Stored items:
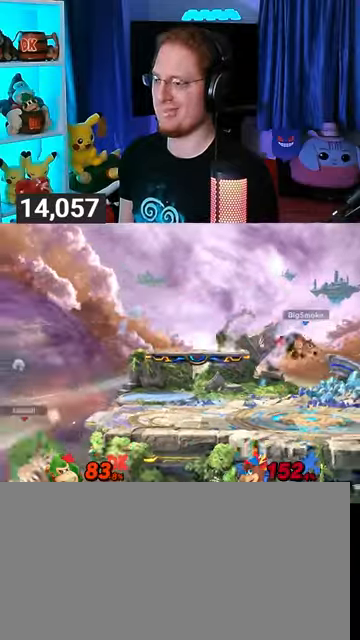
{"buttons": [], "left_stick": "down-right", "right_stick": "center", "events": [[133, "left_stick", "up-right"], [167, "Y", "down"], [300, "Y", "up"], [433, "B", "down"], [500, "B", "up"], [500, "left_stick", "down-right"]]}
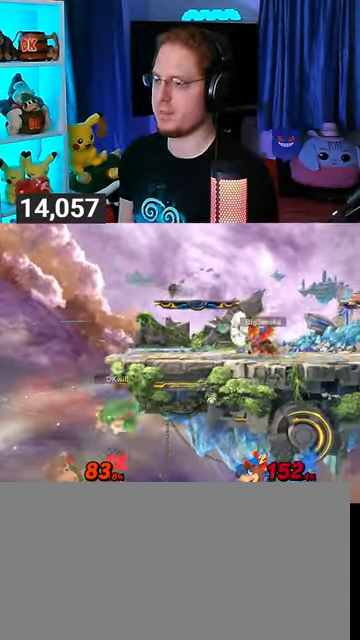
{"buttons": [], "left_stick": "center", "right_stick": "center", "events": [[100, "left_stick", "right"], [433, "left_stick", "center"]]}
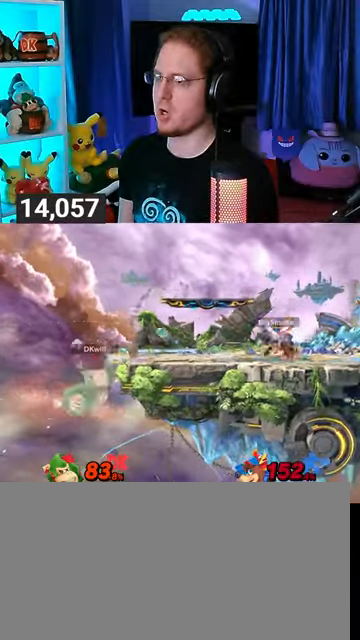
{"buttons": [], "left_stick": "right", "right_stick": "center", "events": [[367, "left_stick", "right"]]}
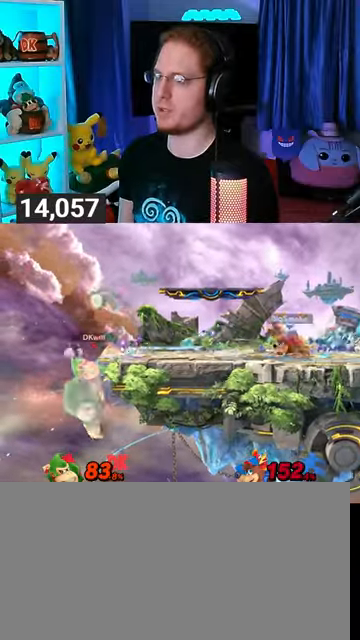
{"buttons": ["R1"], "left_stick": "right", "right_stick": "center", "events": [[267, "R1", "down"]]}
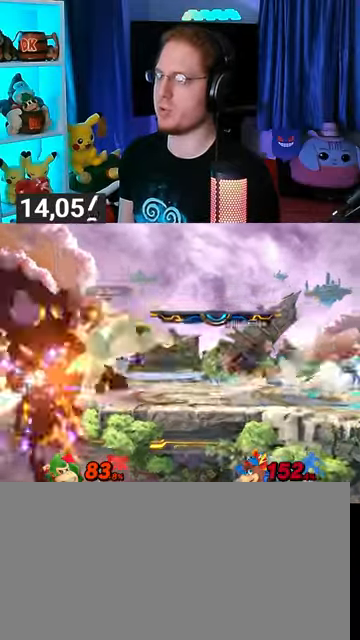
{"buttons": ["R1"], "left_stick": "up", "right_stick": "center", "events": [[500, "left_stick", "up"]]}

---

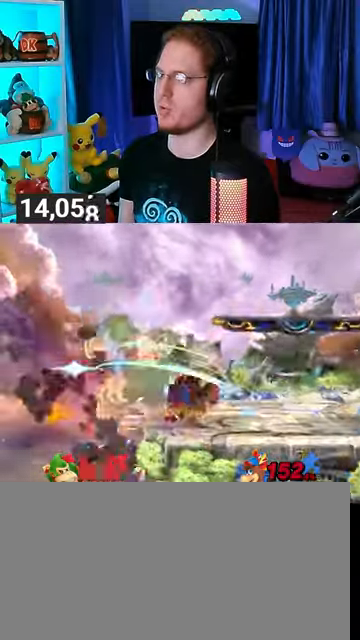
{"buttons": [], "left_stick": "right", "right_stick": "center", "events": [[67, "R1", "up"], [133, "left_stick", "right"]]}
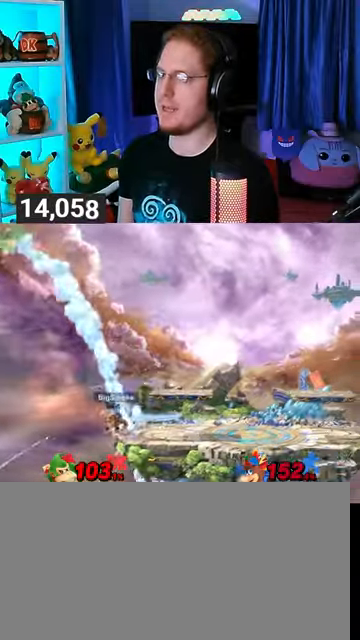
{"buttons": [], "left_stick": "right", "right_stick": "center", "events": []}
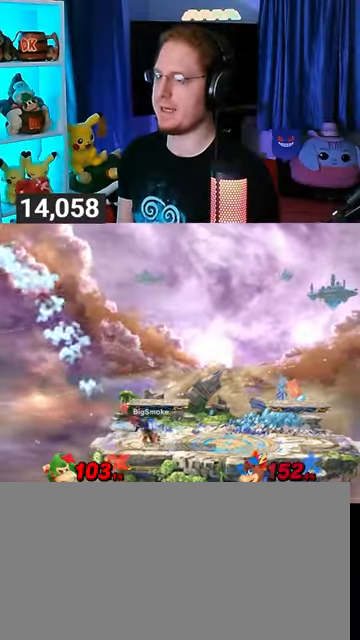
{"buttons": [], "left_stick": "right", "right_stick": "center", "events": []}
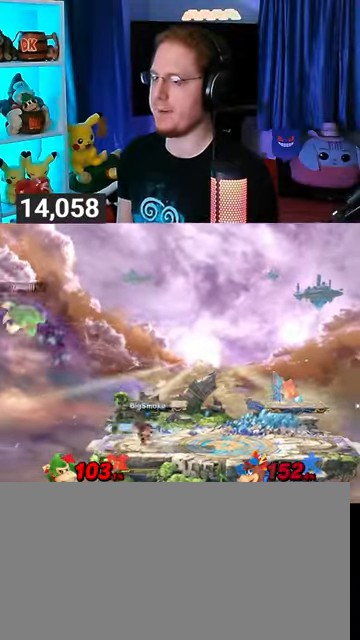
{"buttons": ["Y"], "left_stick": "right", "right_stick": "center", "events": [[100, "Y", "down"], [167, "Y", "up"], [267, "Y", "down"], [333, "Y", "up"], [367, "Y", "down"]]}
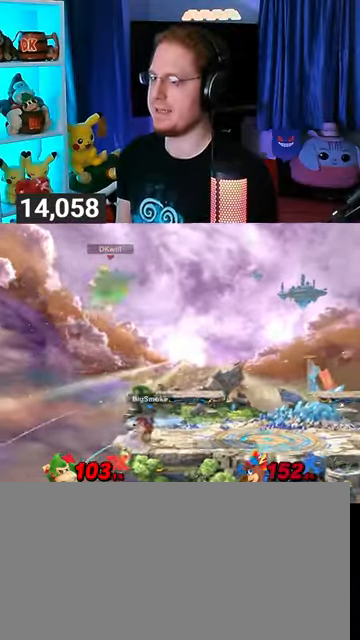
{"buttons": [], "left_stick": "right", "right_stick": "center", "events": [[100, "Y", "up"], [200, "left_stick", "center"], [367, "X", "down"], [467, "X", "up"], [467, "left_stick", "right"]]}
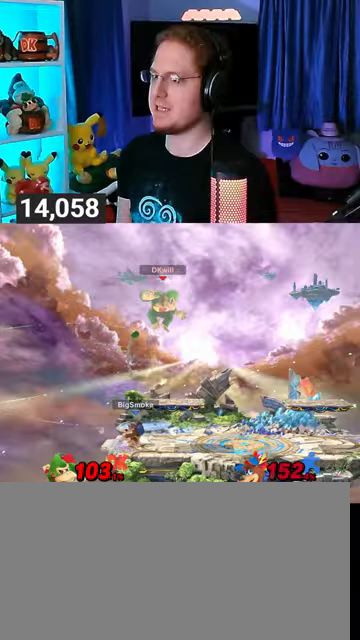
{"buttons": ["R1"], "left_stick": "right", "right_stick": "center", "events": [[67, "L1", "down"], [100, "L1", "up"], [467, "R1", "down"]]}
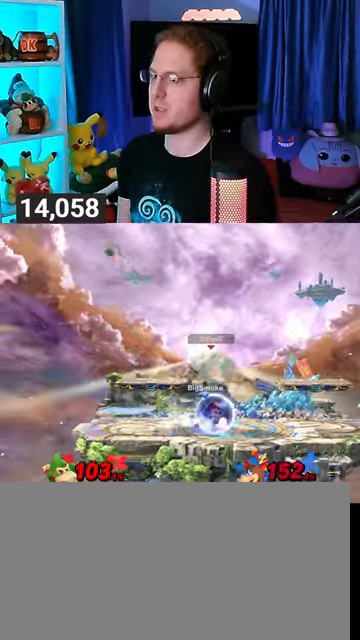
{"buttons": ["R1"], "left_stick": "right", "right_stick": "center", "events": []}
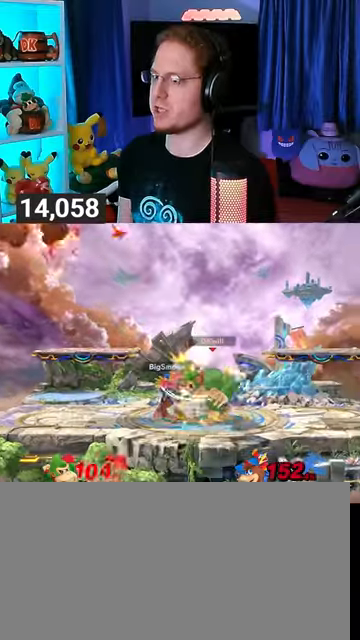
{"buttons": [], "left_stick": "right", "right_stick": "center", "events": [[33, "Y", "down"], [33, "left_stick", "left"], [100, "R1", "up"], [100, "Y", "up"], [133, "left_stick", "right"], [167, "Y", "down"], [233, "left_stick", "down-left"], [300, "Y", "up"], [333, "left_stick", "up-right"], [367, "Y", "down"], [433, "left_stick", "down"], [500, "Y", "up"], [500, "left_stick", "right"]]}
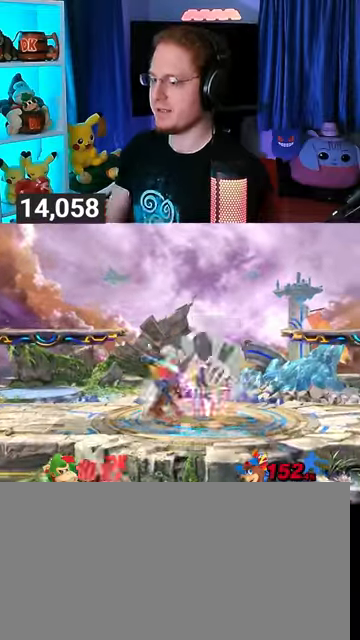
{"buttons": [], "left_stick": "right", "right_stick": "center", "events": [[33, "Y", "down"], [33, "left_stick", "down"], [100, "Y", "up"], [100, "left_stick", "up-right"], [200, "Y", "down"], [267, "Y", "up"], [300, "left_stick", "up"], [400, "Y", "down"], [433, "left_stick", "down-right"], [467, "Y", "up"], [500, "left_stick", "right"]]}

AIM OF THE TASK:
Search the records for the word "down" and copy out every line that holds it.

TASK RESPONSE:
{"buttons": [], "left_stick": "down-right", "right_stick": "center", "events": [[133, "left_stick", "up-right"], [167, "Y", "down"], [300, "Y", "up"], [433, "B", "down"], [500, "B", "up"], [500, "left_stick", "down-right"]]}
{"buttons": ["R1"], "left_stick": "right", "right_stick": "center", "events": [[267, "R1", "down"]]}
{"buttons": ["Y"], "left_stick": "right", "right_stick": "center", "events": [[100, "Y", "down"], [167, "Y", "up"], [267, "Y", "down"], [333, "Y", "up"], [367, "Y", "down"]]}
{"buttons": [], "left_stick": "right", "right_stick": "center", "events": [[100, "Y", "up"], [200, "left_stick", "center"], [367, "X", "down"], [467, "X", "up"], [467, "left_stick", "right"]]}
{"buttons": ["R1"], "left_stick": "right", "right_stick": "center", "events": [[67, "L1", "down"], [100, "L1", "up"], [467, "R1", "down"]]}
{"buttons": [], "left_stick": "right", "right_stick": "center", "events": [[33, "Y", "down"], [33, "left_stick", "left"], [100, "R1", "up"], [100, "Y", "up"], [133, "left_stick", "right"], [167, "Y", "down"], [233, "left_stick", "down-left"], [300, "Y", "up"], [333, "left_stick", "up-right"], [367, "Y", "down"], [433, "left_stick", "down"], [500, "Y", "up"], [500, "left_stick", "right"]]}
{"buttons": [], "left_stick": "right", "right_stick": "center", "events": [[33, "Y", "down"], [33, "left_stick", "down"], [100, "Y", "up"], [100, "left_stick", "up-right"], [200, "Y", "down"], [267, "Y", "up"], [300, "left_stick", "up"], [400, "Y", "down"], [433, "left_stick", "down-right"], [467, "Y", "up"], [500, "left_stick", "right"]]}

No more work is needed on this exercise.